Text passage -
--------

BlackRock’s net income was $1.55 billion in the second quarter of 2021, up 28% from the same period in 2020. Warrior Met’s May financial report said it had lost $21.4 million in the first quarter of 2021, down from making $21.5 million in the first quarter of 2020, but that it had had a positive cash flow of $45.2 million, more than twice as much as in 2020.

“You’re in New York City. When somebody comes by driving a trash truck, they’re in a union. Chances are, somebody comes along with a broom in their hand, they’re in a union. I love the labor movement in New York City.” — United Mine Workers of America President Cecil Roberts.

A BlackRock spokesperson declined to comment on the record. The company describes itself as an asset manager investing other people’s money, and that most of those investments are made through index funds rather than individual companies. But its 2021 report on “pursuing long-term value for our clients” says “we focus on how important sound corporate governance practices are to delivering sustainable long-term value” and that “factors such as climate change, the fair treatment of workers, and racial and gender equality” are “increasingly relevant to a company’s business operations.”

--------

Exercise data -

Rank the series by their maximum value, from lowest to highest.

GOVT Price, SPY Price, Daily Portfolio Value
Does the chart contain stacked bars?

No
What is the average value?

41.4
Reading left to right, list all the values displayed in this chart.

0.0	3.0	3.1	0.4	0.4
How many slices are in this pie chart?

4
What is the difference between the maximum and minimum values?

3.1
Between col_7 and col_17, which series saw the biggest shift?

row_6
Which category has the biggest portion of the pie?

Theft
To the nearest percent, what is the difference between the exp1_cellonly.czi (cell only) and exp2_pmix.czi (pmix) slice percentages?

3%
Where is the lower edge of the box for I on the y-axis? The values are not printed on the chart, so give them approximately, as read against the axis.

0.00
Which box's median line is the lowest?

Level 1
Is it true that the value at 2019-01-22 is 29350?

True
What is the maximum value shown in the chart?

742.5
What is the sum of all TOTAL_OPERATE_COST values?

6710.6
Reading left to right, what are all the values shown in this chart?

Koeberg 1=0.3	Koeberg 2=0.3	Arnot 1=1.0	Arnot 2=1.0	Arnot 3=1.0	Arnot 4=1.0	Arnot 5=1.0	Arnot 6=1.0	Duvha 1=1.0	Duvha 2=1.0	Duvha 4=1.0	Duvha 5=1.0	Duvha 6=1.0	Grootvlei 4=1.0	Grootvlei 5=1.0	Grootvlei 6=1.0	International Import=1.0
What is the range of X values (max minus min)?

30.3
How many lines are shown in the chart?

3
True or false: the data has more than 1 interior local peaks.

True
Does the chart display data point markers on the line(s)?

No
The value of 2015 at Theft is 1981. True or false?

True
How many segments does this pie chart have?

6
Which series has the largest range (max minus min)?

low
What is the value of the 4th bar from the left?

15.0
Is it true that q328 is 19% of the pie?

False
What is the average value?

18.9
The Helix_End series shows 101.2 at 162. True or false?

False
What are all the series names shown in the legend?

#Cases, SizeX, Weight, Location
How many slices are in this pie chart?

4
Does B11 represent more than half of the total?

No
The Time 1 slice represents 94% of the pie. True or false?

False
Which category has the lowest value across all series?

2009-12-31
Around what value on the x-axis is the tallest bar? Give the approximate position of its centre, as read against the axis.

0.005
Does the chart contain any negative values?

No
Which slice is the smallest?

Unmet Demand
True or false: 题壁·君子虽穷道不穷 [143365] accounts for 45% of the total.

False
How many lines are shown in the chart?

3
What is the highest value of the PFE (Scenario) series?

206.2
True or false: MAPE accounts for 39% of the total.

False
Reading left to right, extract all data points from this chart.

--------

Exercise details -
List every dollar amount given in the passage on BlackRock, Warrior Met, and the mine workers' union.

Output of the exercise -
$1.55 billion
$21.4 million
$21.5 million
$45.2 million